▶ _Records supplied_:
Start of Block

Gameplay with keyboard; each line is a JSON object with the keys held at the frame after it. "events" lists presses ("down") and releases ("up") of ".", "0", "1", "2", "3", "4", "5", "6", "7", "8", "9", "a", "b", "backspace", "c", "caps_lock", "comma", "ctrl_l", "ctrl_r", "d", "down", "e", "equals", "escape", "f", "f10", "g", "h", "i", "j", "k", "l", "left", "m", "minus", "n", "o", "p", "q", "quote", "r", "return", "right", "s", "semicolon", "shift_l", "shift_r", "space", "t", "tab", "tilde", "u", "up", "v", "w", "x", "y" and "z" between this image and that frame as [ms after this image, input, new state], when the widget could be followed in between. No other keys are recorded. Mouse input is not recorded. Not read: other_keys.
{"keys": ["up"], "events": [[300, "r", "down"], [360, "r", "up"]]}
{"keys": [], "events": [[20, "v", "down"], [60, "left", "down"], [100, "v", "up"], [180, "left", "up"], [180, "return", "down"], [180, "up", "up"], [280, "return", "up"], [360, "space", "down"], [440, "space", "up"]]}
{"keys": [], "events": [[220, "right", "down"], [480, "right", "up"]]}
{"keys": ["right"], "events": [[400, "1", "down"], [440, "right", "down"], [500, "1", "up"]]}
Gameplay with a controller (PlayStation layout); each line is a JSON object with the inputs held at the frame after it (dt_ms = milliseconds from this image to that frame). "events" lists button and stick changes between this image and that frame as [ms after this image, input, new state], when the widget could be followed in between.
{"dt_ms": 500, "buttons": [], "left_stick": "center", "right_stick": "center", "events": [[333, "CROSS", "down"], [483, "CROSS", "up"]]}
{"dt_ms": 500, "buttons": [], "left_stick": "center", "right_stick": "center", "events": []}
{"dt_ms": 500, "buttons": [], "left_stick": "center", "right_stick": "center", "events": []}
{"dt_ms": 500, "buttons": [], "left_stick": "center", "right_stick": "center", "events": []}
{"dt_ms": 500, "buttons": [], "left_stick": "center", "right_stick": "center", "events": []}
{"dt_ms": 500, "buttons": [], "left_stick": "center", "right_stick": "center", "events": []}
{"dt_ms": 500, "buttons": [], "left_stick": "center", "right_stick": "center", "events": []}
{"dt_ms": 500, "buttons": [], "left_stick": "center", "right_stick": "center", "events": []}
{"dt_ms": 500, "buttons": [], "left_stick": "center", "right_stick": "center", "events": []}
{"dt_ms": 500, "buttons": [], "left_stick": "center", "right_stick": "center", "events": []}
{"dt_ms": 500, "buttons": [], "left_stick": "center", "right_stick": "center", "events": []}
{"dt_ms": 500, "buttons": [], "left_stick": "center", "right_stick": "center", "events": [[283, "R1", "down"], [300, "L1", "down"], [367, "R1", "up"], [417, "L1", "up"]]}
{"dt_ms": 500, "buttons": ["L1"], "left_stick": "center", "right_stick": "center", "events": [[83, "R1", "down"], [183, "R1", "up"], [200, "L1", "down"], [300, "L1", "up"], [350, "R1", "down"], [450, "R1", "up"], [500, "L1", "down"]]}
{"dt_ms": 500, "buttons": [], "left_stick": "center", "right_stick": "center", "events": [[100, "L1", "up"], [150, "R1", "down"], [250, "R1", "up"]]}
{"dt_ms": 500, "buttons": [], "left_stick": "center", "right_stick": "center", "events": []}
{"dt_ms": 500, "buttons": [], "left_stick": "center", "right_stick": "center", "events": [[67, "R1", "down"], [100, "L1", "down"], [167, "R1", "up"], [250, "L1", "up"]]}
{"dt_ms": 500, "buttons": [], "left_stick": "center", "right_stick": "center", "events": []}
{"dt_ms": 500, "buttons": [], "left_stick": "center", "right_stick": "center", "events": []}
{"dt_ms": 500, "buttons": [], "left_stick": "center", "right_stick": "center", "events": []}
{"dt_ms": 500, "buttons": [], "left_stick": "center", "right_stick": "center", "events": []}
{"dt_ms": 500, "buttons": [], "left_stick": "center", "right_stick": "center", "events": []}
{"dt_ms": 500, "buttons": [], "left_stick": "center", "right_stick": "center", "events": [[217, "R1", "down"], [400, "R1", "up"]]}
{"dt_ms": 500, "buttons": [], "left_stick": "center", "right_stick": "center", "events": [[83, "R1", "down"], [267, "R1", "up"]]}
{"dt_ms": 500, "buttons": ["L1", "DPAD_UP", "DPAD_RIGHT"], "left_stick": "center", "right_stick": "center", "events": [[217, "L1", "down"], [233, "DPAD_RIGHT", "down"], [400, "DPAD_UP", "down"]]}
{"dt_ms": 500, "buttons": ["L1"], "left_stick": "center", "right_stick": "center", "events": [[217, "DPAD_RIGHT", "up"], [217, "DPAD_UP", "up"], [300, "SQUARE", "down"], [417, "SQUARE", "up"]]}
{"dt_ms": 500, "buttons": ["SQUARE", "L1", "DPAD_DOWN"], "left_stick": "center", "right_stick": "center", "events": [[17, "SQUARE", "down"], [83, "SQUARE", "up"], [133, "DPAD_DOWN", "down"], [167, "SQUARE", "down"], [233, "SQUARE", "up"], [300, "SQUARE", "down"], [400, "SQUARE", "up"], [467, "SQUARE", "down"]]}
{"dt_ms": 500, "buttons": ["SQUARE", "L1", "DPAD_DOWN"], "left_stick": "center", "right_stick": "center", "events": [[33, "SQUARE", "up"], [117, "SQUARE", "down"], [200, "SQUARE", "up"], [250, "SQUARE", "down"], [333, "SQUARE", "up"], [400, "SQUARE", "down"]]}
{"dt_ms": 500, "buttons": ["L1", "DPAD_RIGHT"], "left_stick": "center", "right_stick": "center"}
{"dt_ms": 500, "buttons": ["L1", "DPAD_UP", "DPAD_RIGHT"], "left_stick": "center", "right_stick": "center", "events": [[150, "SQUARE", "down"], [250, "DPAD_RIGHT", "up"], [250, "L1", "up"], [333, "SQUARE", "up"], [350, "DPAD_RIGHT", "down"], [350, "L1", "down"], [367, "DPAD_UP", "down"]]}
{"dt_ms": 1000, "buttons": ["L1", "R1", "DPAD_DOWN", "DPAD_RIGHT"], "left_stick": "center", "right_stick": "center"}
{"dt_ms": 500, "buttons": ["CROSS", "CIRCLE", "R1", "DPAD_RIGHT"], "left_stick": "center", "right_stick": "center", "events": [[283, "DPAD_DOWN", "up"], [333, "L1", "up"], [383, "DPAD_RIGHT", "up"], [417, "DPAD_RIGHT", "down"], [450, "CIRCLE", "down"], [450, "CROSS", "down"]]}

End of Block

▶ _Instructions to follow_:
Go through the entries and filter for lines holding the word "CROSS"; copy each match.

▶ _Exercise output_:
{"dt_ms": 500, "buttons": [], "left_stick": "center", "right_stick": "center", "events": [[333, "CROSS", "down"], [483, "CROSS", "up"]]}
{"dt_ms": 500, "buttons": ["CROSS", "CIRCLE", "R1", "DPAD_RIGHT"], "left_stick": "center", "right_stick": "center", "events": [[283, "DPAD_DOWN", "up"], [333, "L1", "up"], [383, "DPAD_RIGHT", "up"], [417, "DPAD_RIGHT", "down"], [450, "CIRCLE", "down"], [450, "CROSS", "down"]]}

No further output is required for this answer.